AME : le Premier ministre « renforce la lutte contre la fraude » mais ne touche pas encore « au panier de soins »
Sébastien Lecornu vient de signer deux décrets relatifs à l’Aide médicale d’État (AME) et publiés au Journal officiel le 8 février 2026. Ils visent à renforcer les contrôles et lutter contre les fraudes, et à sécuriser et moderniser l’accès aux données des demandeurs et bénéficiaires de l’AME.
Par Sandy Bonin
L’Aide médicale d’État (AME) « est, contrairement à ce qu’avance le RN, absolument indispensable d’un point de vue sanitaire. Il faut donc le conserver » mais aussi « le réformer », affirme le Premier ministre dans un entretien à huit titres de la presse régionale, publié samedi.
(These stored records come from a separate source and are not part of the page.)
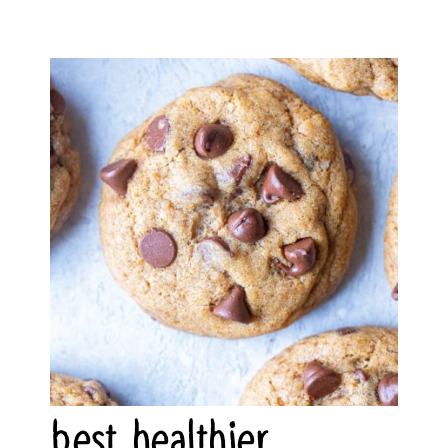
best healthier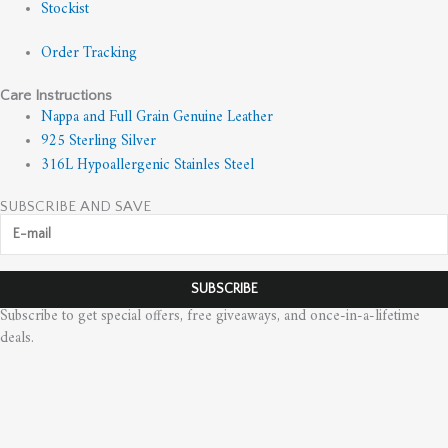
Stockist
Order Tracking
Care Instructions
Nappa and Full Grain Genuine Leather
925 Sterling Silver
316L Hypoallergenic Stainles Steel
SUBSCRIBE AND SAVE
Subscribe to get special offers, free giveaways, and once-in-a-lifetime
deals.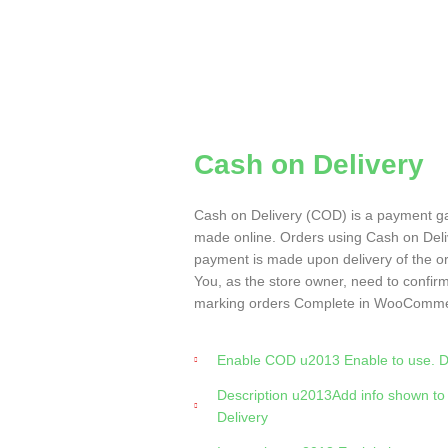
Cash on Delivery
Cash on Delivery (COD) is a payment g
made online. Orders using Cash on Deliv
payment is made upon delivery of the o
You, as the store owner, need to confir
marking orders Complete in WooComme
Enable COD u2013 Enable to use. Dis
Description u2013Add info shown to
Delivery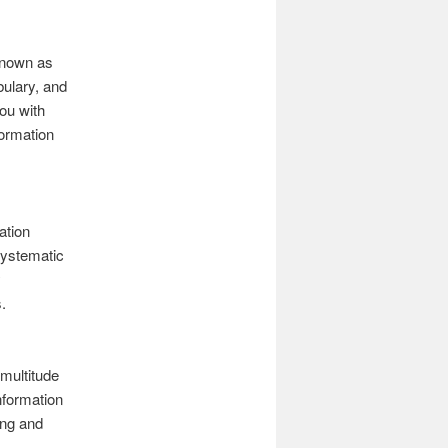
 known as
bulary, and
you with
formation
ation
systematic
y
.
multitude
nformation
ing and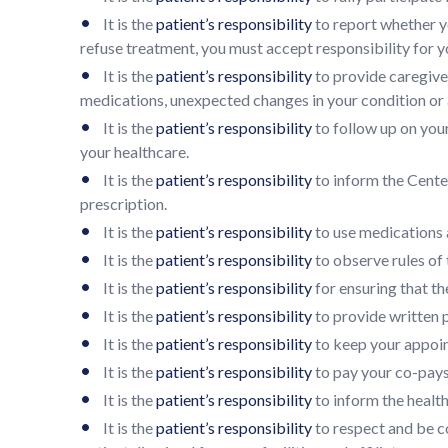
•
It is the
patient’s responsibility
to report whether yo
refuse treatment, you must accept responsibility for y
•
It is the
patient’s responsibility
to provide caregive
medications, unexpected changes in your condition or 
•
It is the
patient’s responsibility
to follow up on you
your healthcare.
•
It is the
patient’s responsibility
to inform the Center
prescription.
•
It is the
patient’s responsibility
to use medications a
•
It is the
patient’s responsibility
to observe rules of t
•
It is the
patient’s responsibility
for ensuring that th
•
It is the
patient’s responsibility
to provide written 
•
It is the
patient’s responsibility
to keep your appoint
•
It is the
patient’s responsibility
to pay your co-pays,
•
It is the
patient’s responsibility
to inform the healt
•
It is the
patient’s responsibility
to respect and be co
Sébastien Lecornu a signé deux décrets qui vont réformer l’AME, dont l’un « renforce la lutte contre la fraude » et l’autre facilite l’accès informatique des consulats, sans toucher pour l’instant au « panier de soins ». Les deux textes ont été publiés au Journal officiel ce dimanche 8 février.
Le décret destiné à lutter contre la fraude modifie les conditions de dépôt des demandes à la Caisse Primaire d’Assurance Maladie (CPAM) pour durcir les contrôles, « avec des perspectives d’économies de 180 millions d’euros ». En pratique, le texte actualise la liste des pièces à joindre en vue d’une demande d’AME avec des demandes plus détaillées (extrait d’acte de naissance, livret de famille, photo d’identité…)
Publié en décembre 2023, un rapport sur l’Aide médicale d’État, rédigé par l’ancien ministre socialiste Claude Evin et le haut-fonctionnaire Les Républicains Patrick Stefanini, estimait que l’AME est un dispositif « encadré », « utile », mais il mérité « d’être adapté ».
Le second décret a pour objectif de moderniser « les systèmes informatiques de l’État afin que tous les fonctionnaires (des consulats notamment, ndlr) en charge du dossier puissent y avoir accès », précise Sébastien Lecornu. Le Premier ministre estime qu‘il « faudra sans doute » réformer le « panier de soins » auxquels ont droit les immigrés sans-papiers avec l’AME. « Mais à ce stade, les choses ne sont pas prêtes », admet-il.
« Les Français dont le reste à charge ne cesse d’augmenter, n’acceptent plus ces dispositifs insensés, tels que les titres de séjour pour soins », a commenté Marine Le Pen dans un message publié dimanche sur X.
Deux projets de décret visant à durcir les conditions d’accès à l’AME et réduire le panier de soins avaient été retirés par le Gouvernement en septembre 2025.